After I last talked to you on Thursday, I went on an unexpected minimalism sweep, and I mean a major one this time… maybe the second-biggest anti-haul since my initial one. Three days of on-and-off plundering later, I took the spoils to be donated.
[Sidenote and speaking of my last post: I read it again later that day (the Geronimo post), and I found a typo (a missing ‘s’, I believe). I went in and fixed it. Please do let me know if you see typos or other errors in my writing! Don’t be shy. It’s like if I have something green stuck in my teeth, I’d rather someone point it out to me than allow me to go around talking to another hundred+ people like that. Haha.]
I didn’t plan this latest minimalism undertaking. You know… accomplishment in itself feels amazing, but unexpected accomplishment adds an extra kick of satisfaction. This time, I had no mercy. I slashed my sock drawer in half, when up until now I’d maintained that I wouldn’t go there. This progress suggests that my next major sweep might very well include – gasp – books. Could I possibly get to a point where I can decide which books to donate?

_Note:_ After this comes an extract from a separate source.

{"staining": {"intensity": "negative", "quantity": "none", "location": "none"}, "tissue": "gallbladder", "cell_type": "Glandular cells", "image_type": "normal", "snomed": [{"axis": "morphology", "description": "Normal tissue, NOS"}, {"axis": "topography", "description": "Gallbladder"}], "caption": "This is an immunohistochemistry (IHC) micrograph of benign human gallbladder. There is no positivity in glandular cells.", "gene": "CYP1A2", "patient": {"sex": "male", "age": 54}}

While going through the closet in the guest bedroom, I re-encountered my collection of music books, which largely define my childhood. I found Hannon and Czerny exercise books; instructional book series; rhythm and timing workbooks; collections of works by specific composers; collections of popular hit music from the 70’s and 80’s; loads of sheet music (popular, classical, and the blues); holiday music of several different cultures; and my practice notebooks going back to my very first day of piano lessons. Even my violin instructional book is in there! I took violin for six months before my school lost the program and the lessons stopped. My parents got a piano, and I picked up my music studies from there. I was a lucky kid. An excellent piano teacher came to the house once a week for the next nine years; she basically watched me grow up.
My first piano lesson was on November 14, 1978. It’s written on the first page of my first lesson notebook. Just the sight of my teacher’s handwriting brings back memories. The date of each lesson. Reminders to trim my nails (at the top of each entry, sometimes in all caps and with multiple exclamation points – my piano teacher invented screaming in all caps). The practice time charts she drew every week (for me to write in the time I’d spent practicing each day. “30 minutes minimum!!”) And her assignments for the week, numbered in order of priority.
There’s no reason to keep the music with me, but trashing it is unthinkable… at the moment, at least. There was nothing to decide on Saturday. Instead, I sat down and spent some time looking through the material. I’m not even sure that some of it still exists. For instance, are Wesley Schaum rhythm and timing workbooks still in print? Do music students learn rhythm and timing from them anymore? The Schaum workbooks I have were published in 1969 and 1970. They cost $3.00 each.
The memories of this homework, guys. Book Three, Lesson 15: Counting with Ties and Slurs. “On the staffs below, some of the measure bar lines are missing. Draw in bar lines where necessary to make the proper number of counts in each measure. Then write in the counting on the dotted lines (include the word ‘and’ where necessary).”
It’s also interesting to see the evolution of my penmanship in the way I wrote my name at the top of each page. (By the way, is penmanship even a part of grade-school curriculum anymore?)
It’s possible that I’ll be back one day to report that I’ve thinned my bookshelves, but it may be longer than that before I start dismantling my music collection. Most of it would have to go into the recycling. Stuff like my completed rhythm and timing workbooks? Useless to others. I’m not sure that anyone would want my sheet music with my teacher’s comments in the margins, either, not to mention the stickers I’d chosen for each piece I’d mastered. That was an interesting evolution to observe, too, how the award stickers got less and less babyish as time went on.
I don’t know. I might do this dirty work one day, or it might be up to someone else to dump the music after I die. It’s hard to imagine minimalizing music when it’s printed on paper. Paper is not technology that becomes obsolete.